* [Description of the task] Reproduce word for word the part of the material below that opens with the line containing "Feltham CAB" and closes with the last line of the material, both lines included.
=== Exercise data ===
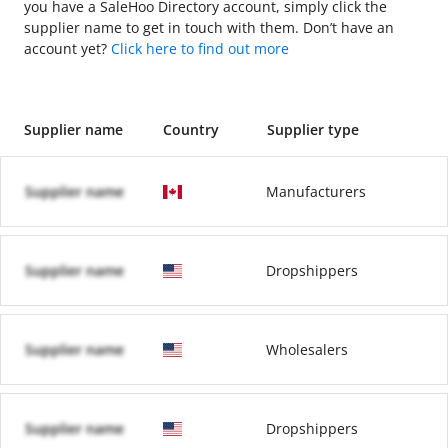
you have a SaleHoo Directory account, simply click the
supplier name to get in touch with them. Don’t have an
account yet?
Click here to find out more
Supplier name
Country
Supplier type
Supplier name
Manufacturers
Supplier name
Dropshippers
Supplier name
Wholesalers
Supplier name
Dropshippers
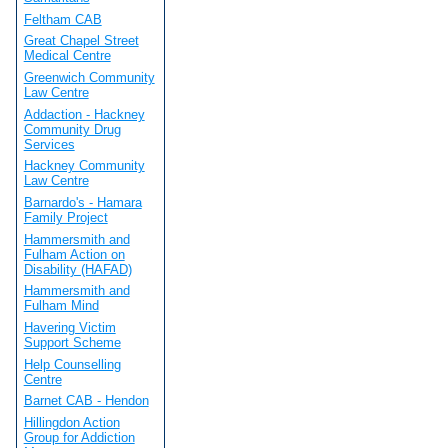
Feltham CAB
Great Chapel Street
Medical Centre
Greenwich Community
Law Centre
Addaction - Hackney
Community Drug
Services
Hackney Community
Law Centre
Barnardo's - Hamara
Family Project
Hammersmith and
Fulham Action on
Disability (HAFAD)
Hammersmith and
Fulham Mind
Havering Victim
Support Scheme
Help Counselling
Centre
Barnet CAB - Hendon
Hillingdon Action
Group for Addiction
===
* [Reply to the task]
Feltham CAB
Great Chapel Street
Medical Centre
Greenwich Community
Law Centre
Addaction - Hackney
Community Drug
Services
Hackney Community
Law Centre
Barnardo's - Hamara
Family Project
Hammersmith and
Fulham Action on
Disability (HAFAD)
Hammersmith and
Fulham Mind
Havering Victim
Support Scheme
Help Counselling
Centre
Barnet CAB - Hendon
Hillingdon Action
Group for Addiction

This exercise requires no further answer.